Ex-Chelsea defender Graeme Le Saux has deplored Jose Mourinho’s behaviour towards former club doctor Eva Carneiro as putting football in England “back 30 years”.
Carneiro was publicly criticised by Mourinho for her actions in Chelsea’s opening game of the season against Swansea and subsequently left her position as head doctor at Stamford Bridge after being frozen out of first-team affairs by Mourinho.
Football Association Inclusion Advisory Board member Le Saux thinks Mourinho – who was handed a suspended stadium ban and a £50,000 fine for criticism of referees by the FA on Wednesday – has done serious damage to women working in British football with his recent conduct.
“What concerns me the most, given the work I’m doing for the FA, is the impact Mourinho’s behaviour may have throughout the whole game,” Le Saux said in his column for The Times.
“We’re trying to deal with some very sensitive issues and to change the culture of the game.
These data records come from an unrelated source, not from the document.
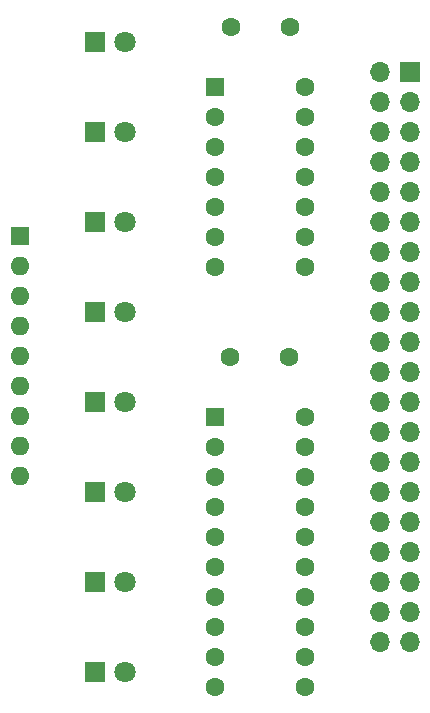
<source format=gbr>
%TF.GenerationSoftware,KiCad,Pcbnew,9.0.0*%
%TF.CreationDate,2025-05-01T21:38:04+02:00*%
%TF.ProjectId,tinyboard-blinkenlight,74696e79-626f-4617-9264-2d626c696e6b,rev?*%
%TF.SameCoordinates,Original*%
%TF.FileFunction,Soldermask,Top*%
%TF.FilePolarity,Negative*%
%FSLAX46Y46*%
G04 Gerber Fmt 4.6, Leading zero omitted, Abs format (unit mm)*
G04 Created by KiCad (PCBNEW 9.0.0) date 2025-05-01 21:38:04*
%MOMM*%
%LPD*%
G01*
G04 APERTURE LIST*
G04 Aperture macros list*
%AMRoundRect*
0 Rectangle with rounded corners*
0 $1 Rounding radius*
0 $2 $3 $4 $5 $6 $7 $8 $9 X,Y pos of 4 corners*
0 Add a 4 corners polygon primitive as box body*
4,1,4,$2,$3,$4,$5,$6,$7,$8,$9,$2,$3,0*
0 Add four circle primitives for the rounded corners*
1,1,$1+$1,$2,$3*
1,1,$1+$1,$4,$5*
1,1,$1+$1,$6,$7*
1,1,$1+$1,$8,$9*
0 Add four rect primitives between the rounded corners*
20,1,$1+$1,$2,$3,$4,$5,0*
20,1,$1+$1,$4,$5,$6,$7,0*
20,1,$1+$1,$6,$7,$8,$9,0*
20,1,$1+$1,$8,$9,$2,$3,0*%
G04 Aperture macros list end*
%ADD10RoundRect,0.250000X-0.550000X-0.550000X0.550000X-0.550000X0.550000X0.550000X-0.550000X0.550000X0*%
%ADD11C,1.600000*%
%ADD12R,1.800000X1.800000*%
%ADD13C,1.800000*%
%ADD14R,1.600000X1.600000*%
%ADD15O,1.600000X1.600000*%
%ADD16R,1.700000X1.700000*%
%ADD17O,1.700000X1.700000*%
G04 APERTURE END LIST*
D10*
%TO.C,U2*%
X87630000Y-34290000D03*
D11*
X87630000Y-36830000D03*
X87630000Y-39370000D03*
X87630000Y-41910000D03*
X87630000Y-44450000D03*
X87630000Y-46990000D03*
X87630000Y-49530000D03*
X95250000Y-49530000D03*
X95250000Y-46990000D03*
X95250000Y-44450000D03*
X95250000Y-41910000D03*
X95250000Y-39370000D03*
X95250000Y-36830000D03*
X95250000Y-34290000D03*
%TD*%
%TO.C,C2*%
X93900000Y-57150000D03*
X88900000Y-57150000D03*
%TD*%
D12*
%TO.C,D5*%
X77470000Y-60960000D03*
D13*
X80010000Y-60960000D03*
%TD*%
D12*
%TO.C,D1*%
X77470000Y-30480000D03*
D13*
X80010000Y-30480000D03*
%TD*%
D12*
%TO.C,D7*%
X77470000Y-76200000D03*
D13*
X80010000Y-76200000D03*
%TD*%
D12*
%TO.C,D6*%
X77470000Y-68580000D03*
D13*
X80010000Y-68580000D03*
%TD*%
D14*
%TO.C,RN1*%
X71120000Y-46975000D03*
D15*
X71120000Y-49515000D03*
X71120000Y-52055000D03*
X71120000Y-54595000D03*
X71120000Y-57135000D03*
X71120000Y-59675000D03*
X71120000Y-62215000D03*
X71120000Y-64755000D03*
X71120000Y-67295000D03*
%TD*%
D12*
%TO.C,D8*%
X77470000Y-83820000D03*
D13*
X80010000Y-83820000D03*
%TD*%
D12*
%TO.C,D3*%
X77470000Y-45720000D03*
D13*
X80010000Y-45720000D03*
%TD*%
D10*
%TO.C,U1*%
X87630000Y-62230000D03*
D11*
X87630000Y-64770000D03*
X87630000Y-67310000D03*
X87630000Y-69850000D03*
X87630000Y-72390000D03*
X87630000Y-74930000D03*
X87630000Y-77470000D03*
X87630000Y-80010000D03*
X87630000Y-82550000D03*
X87630000Y-85090000D03*
X95250000Y-85090000D03*
X95250000Y-82550000D03*
X95250000Y-80010000D03*
X95250000Y-77470000D03*
X95250000Y-74930000D03*
X95250000Y-72390000D03*
X95250000Y-69850000D03*
X95250000Y-67310000D03*
X95250000Y-64770000D03*
X95250000Y-62230000D03*
%TD*%
D12*
%TO.C,D4*%
X77470000Y-53340000D03*
D13*
X80010000Y-53340000D03*
%TD*%
D11*
%TO.C,C1*%
X93980000Y-29210000D03*
X88980000Y-29210000D03*
%TD*%
D12*
%TO.C,D2*%
X77470000Y-38100000D03*
D13*
X80010000Y-38100000D03*
%TD*%
D16*
%TO.C,J2*%
X104140000Y-33020000D03*
D17*
X101600000Y-33020000D03*
X104140000Y-35560000D03*
X101600000Y-35560000D03*
X104140000Y-38100000D03*
X101600000Y-38100000D03*
X104140000Y-40640000D03*
X101600000Y-40640000D03*
X104140000Y-43180000D03*
X101600000Y-43180000D03*
X104140000Y-45720000D03*
X101600000Y-45720000D03*
X104140000Y-48260000D03*
X101600000Y-48260000D03*
X104140000Y-50800000D03*
X101600000Y-50800000D03*
X104140000Y-53340000D03*
X101600000Y-53340000D03*
X104140000Y-55880000D03*
X101600000Y-55880000D03*
X104140000Y-58420000D03*
X101600000Y-58420000D03*
X104140000Y-60960000D03*
X101600000Y-60960000D03*
X104140000Y-63500000D03*
X101600000Y-63500000D03*
X104140000Y-66040000D03*
X101600000Y-66040000D03*
X104140000Y-68580000D03*
X101600000Y-68580000D03*
X104140000Y-71120000D03*
X101600000Y-71120000D03*
X104140000Y-73660000D03*
X101600000Y-73660000D03*
X104140000Y-76200000D03*
X101600000Y-76200000D03*
X104140000Y-78740000D03*
X101600000Y-78740000D03*
X104140000Y-81280000D03*
X101600000Y-81280000D03*
%TD*%
M02*

</source>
Some good people at the FA have taken a kicking after concluding there was insufficient evidence to charge Mourinho, whilst the whole furore may also deter women from becoming involved in football, as well as discouraging clubs from employing them.
“A lot of people are working very hard to get the game in a better place, but after the last few weeks it feels as if we’ve gone back 30 years.”
As Chelsea have struggled to get going in 2015-16 – they sit 16th in the Premier League table after eight games – Mourinho has boasted it would be folly to sack him as there is no one they can replace him with who is a better manager.
Le Saux has challenged Mourinho’s insistence that he’s the best in the world, though, as he does not think it is possible to ordain such a title on a coach who refuses to accept when he’s in the wrong.
“If this had been handled differently, these negative issues would not have arisen,” he added. “Mourinho doesn’t seem to have reflected on the damage he’s done to his own image, the reputation of Chelsea and – more importantly – the reputation of the entire game.
“Winning things and being the best are two different thing. I define the best as not only someone who’s successful but who behaves and conforms to certain standards. Unless you show an acceptance of your mistakes and take responsibility for your actions, I question whether you are the best.”